Welcome, joypav! (Wave)

Without loss of generality, assume $f(0) = 0$. For the result is equivalent to $\lim\limits_{n\to \infty} \int_0^1 g(x^n)\, dx = 0$, where $g(t) = f(t) - f(0)$. Let $\epsilon > 0$. By continuity of $f$ at $0$, there is a positive number $\delta\in (0,1)$ such that for all $t\in [0,1]$, $\lvert t\vert < \delta$ implies $\lvert f(t)\rvert < \epsilon$. Now write

$$\int_0^1 f(x^n)\, dx = \int_0^{\sqrt[n]{\delta}} f(x^n)\, dx + \int_{\sqrt[n]{\delta}}^1 f(x^n)\, dx$$

Since $\lvert f\rvert$ is continuous on $[0,1]$, it has a maximum value, $M$. Show that $\int_{\sqrt[n]{\delta}}^1\, f(x^n)\, dx$ is bounded by $M(1 - \sqrt[n]{\delta})$, and that $\int_0^{\sqrt[n]{\delta}} f(x^n)\, dx$ is bounded by $\epsilon \sqrt[n]{\delta}$. Then

$$\left\lvert \int_0^1 f(x^n)\, dx \right\rvert \le \epsilon \sqrt[n]{\delta} + M(1 - \sqrt[n]{\delta})$$

Letting $\epsilon \to 0^+$, we obtain

$$\left\lvert \int_0^1 f(x^n)\, dx\right\rvert \le M(1 - \sqrt[n]{\delta})$$

Finish the argument using the squeeze theorem.

 

[joypav]

I see. So it relies mostly on the continuity of f on the interval. We can prove the bounds using that the integral <= M(b-a).

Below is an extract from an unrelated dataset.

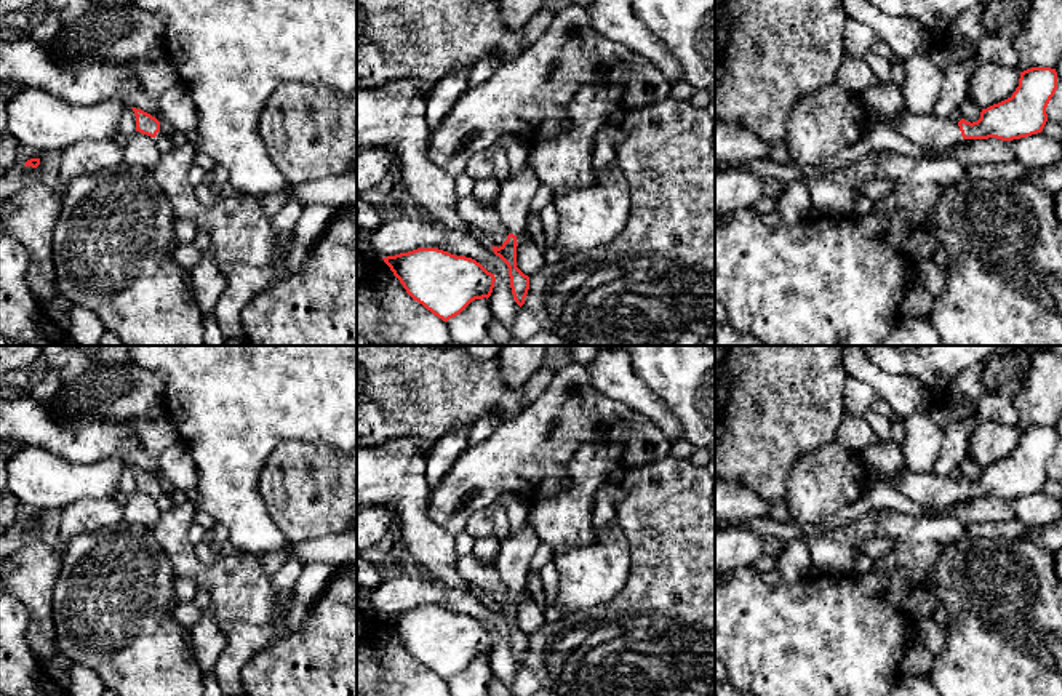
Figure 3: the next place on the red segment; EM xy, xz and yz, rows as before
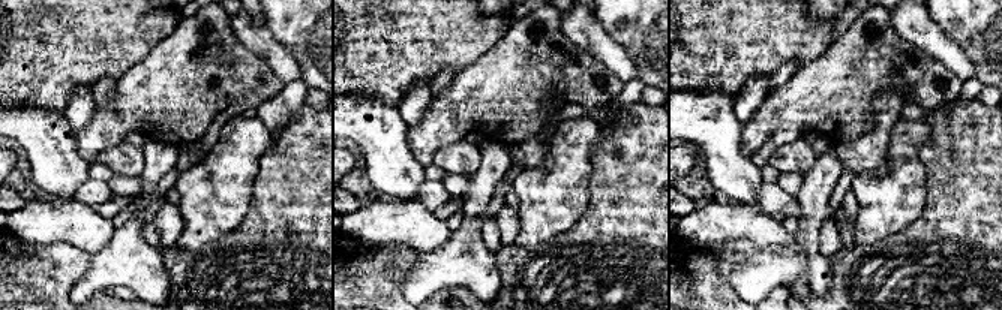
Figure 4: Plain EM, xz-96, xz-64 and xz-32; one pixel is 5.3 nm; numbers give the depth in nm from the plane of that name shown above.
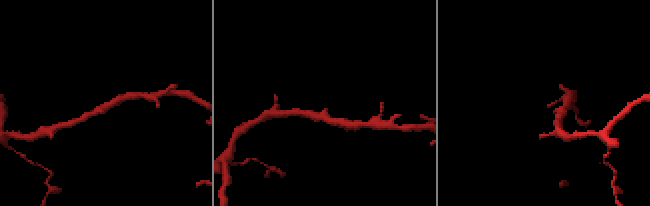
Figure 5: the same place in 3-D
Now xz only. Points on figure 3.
1: xz (512, 204)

I do have a question though.. why do we not bound the integral by epsilon(1-(delta)^1/n) and epsilon(delta)^1/n. Then when you add up the two integrals you would get that the whole integral from 0 to 1 is <= 2epsilon. And because of continuity, we can make this 0 by letting epsilon approach 0.

I guess my question is, why do we use M at all? Doesn't epsilon bound f(t)?

(Sorry, I'm typing on my phone, so can't use the correct symbols.)

 

[Euge]

We cannot bound the second integral by $\epsilon (1-\delta^{1/n})$, because it is not true that $\lvert f(t)\rvert < \epsilon $ whenever $\lvert t\rvert \ge \delta $. If we had that, then there would be no need to break up the integral into two parts, as we've done here.

 

[joypav]

We cannot bound the second integral by $\epsilon (1-\delta^{1/n})$, because it is not true that $\lvert f(t)\rvert < \epsilon $ whenever $\lvert t\rvert \ge \delta $. If we had that, then there would be no need to break up the integral into two parts, as we've done here.

I see. Thank you